Así se demuestra en uno de sus cuentos más célebres, El pájaro azul (publicado en La Época, el 7 de diciembre de 1886), en el que cuenta la historia del poeta Garcín, “bohemio intachable, bravo improvisador, buen bebedor de ajenjo”. Un muchacho excelente que arrugaba el ceño cuando sus compañeros, borrachos, reían por nada. Esa-tristeza-extraña.
Camaradas: habéis de saber que tengo un pájaro azul en el cerebro...
Cuando le preguntaban qué le pasaba, siempre respondía: “Camaradas: habéis de saber que tengo un pájaro azul en el cerebro...”. Se enamoró de su vecina Niní, rechazó el soborno de su padre -le decía que si seguía escribiendo tonterías, dejaría de mandarle dinero- y comenzó a trabajar en su obra cuando el pájaro azul lo dejaba. Un día apareció con el cráneo roto de un balazo y una nota: “Hoy dejo abierta la puerta de la jaula al pobre pájaro azul”.
Al catedrático Martínez-Domingo le parece “una obra maestra y autobiográfica”, uno de los relatos “más intensos y precisos sobre la condición moderna del escritor, desplazado a los márgenes de la vida social y económica o convertido en un simple ornamento”.

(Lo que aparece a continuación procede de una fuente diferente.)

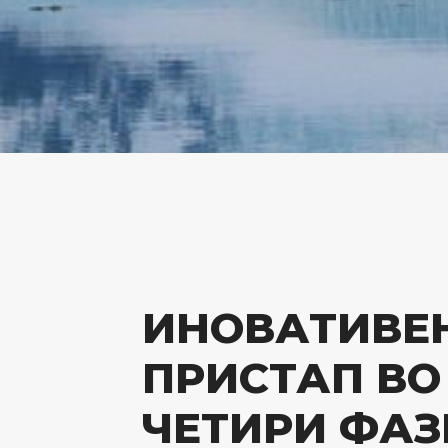
ИНОВАТИВЕ
ПРИСТАП ВО
ЧЕТИРИ ФАЗ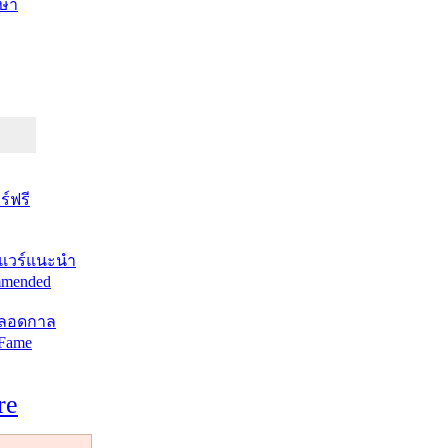
ษา
์ฟรี
แวร์แนะนำ
mended
ตลอดกาล
 Fame
re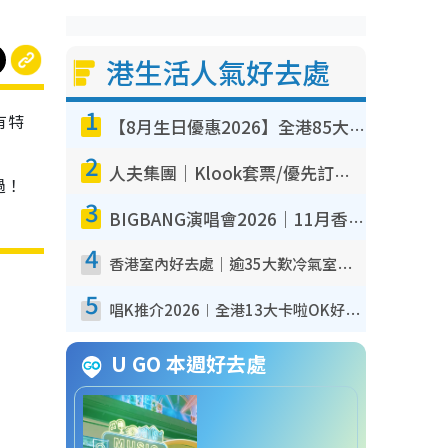
港生活人氣好去處
1
有特
【8月生日優惠2026】全港85大食買玩著數攻略 自助餐/火鍋放題同行免費＋誠品/DONKI送現金券
2
人夫集團｜Klook套票/優先訂票/公開發售搶飛攻略！附票價.購票連結.場地座位表
過！
3
BIGBANG演唱會2026｜11月香港啟德開3場！實名制VIP申請、優先購票攻略
4
香港室內好去處｜逾35大歎冷氣室內好去處推介 室內活動免費避雨無懼落雨
5
唱K推介2026︱全港13大卡啦OK好去處！最平$36起 日文K都有！(附地址+收費詳情)
U GO 本週好去處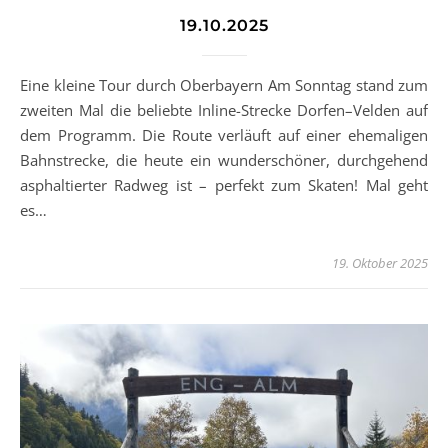
19.10.2025
Eine kleine Tour durch Oberbayern Am Sonntag stand zum
zweiten Mal die beliebte Inline-Strecke Dorfen–Velden auf
dem Programm. Die Route verläuft auf einer ehemaligen
Bahnstrecke, die heute ein wunderschöner, durchgehend
asphaltierter Radweg ist – perfekt zum Skaten! Mal geht
es…
19. Oktober 2025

No hay dolor más grande que el dolor de ser vivo / ni mayor pesadumbre que la vida consciente
Pésimo padre y peor marido -“Nuestro amor siempre, siempre / nuestras bodas, jamás”-, el autor acabó replegándose hacia sí como un insecto. Regresó al discurso autoctonista, se llenó de nostalgias y activó el ojo de la nuca. El alcoholismo le provocó alucinaciones y le obsesionó con la idea de la muerte: no atravesó a su pájaro azul de un balazo, prefirió empaparlo, degradarlo poco a poco. A los 49 ya era un cadáver meditabundo.

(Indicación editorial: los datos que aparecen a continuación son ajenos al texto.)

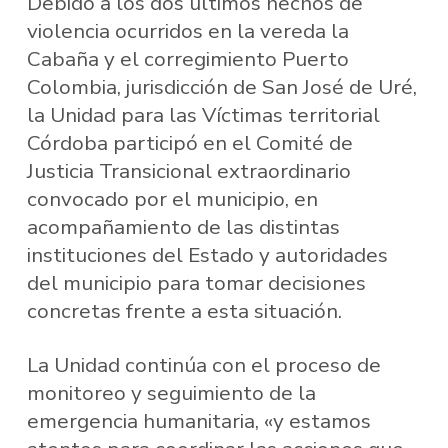
Debido a los dos últimos hechos de
violencia ocurridos en la vereda la
Cabaña y el corregimiento Puerto
Colombia, jurisdicción de San José de Uré,
la Unidad para las Víctimas territorial
Córdoba participó en el Comité de
Justicia Transicional extraordinario
convocado por el municipio, en
acompañamiento de las distintas
instituciones del Estado y autoridades
del municipio para tomar decisiones
concretas frente a esta situación.
La Unidad continúa con el proceso de
monitoreo y seguimiento de la
emergencia humanitaria, «y estamos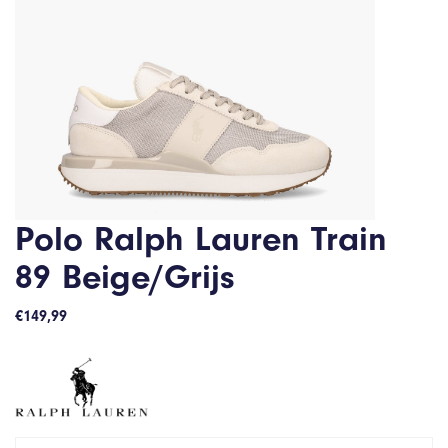
Polo Ralph Lauren Train
89 Beige/Grijs
€
149,99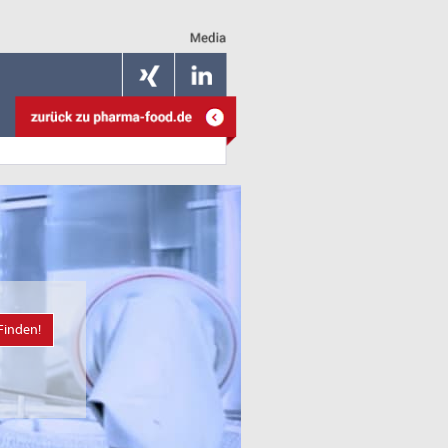
Finden!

“No hay dolor más grande que el dolor de ser vivo / ni mayor pesadumbre que la vida consciente”, escribió en Lo fatal. “Y la carne que tienta con sus frescos racimos / y la tumba que aguarda con sus fúnebres ramos / y no saber adónde vamos / ni de dónde venimos”. No todo el mundo puede decir que ha escrito su epitafio. Ventaja de ser el primer poeta moderno.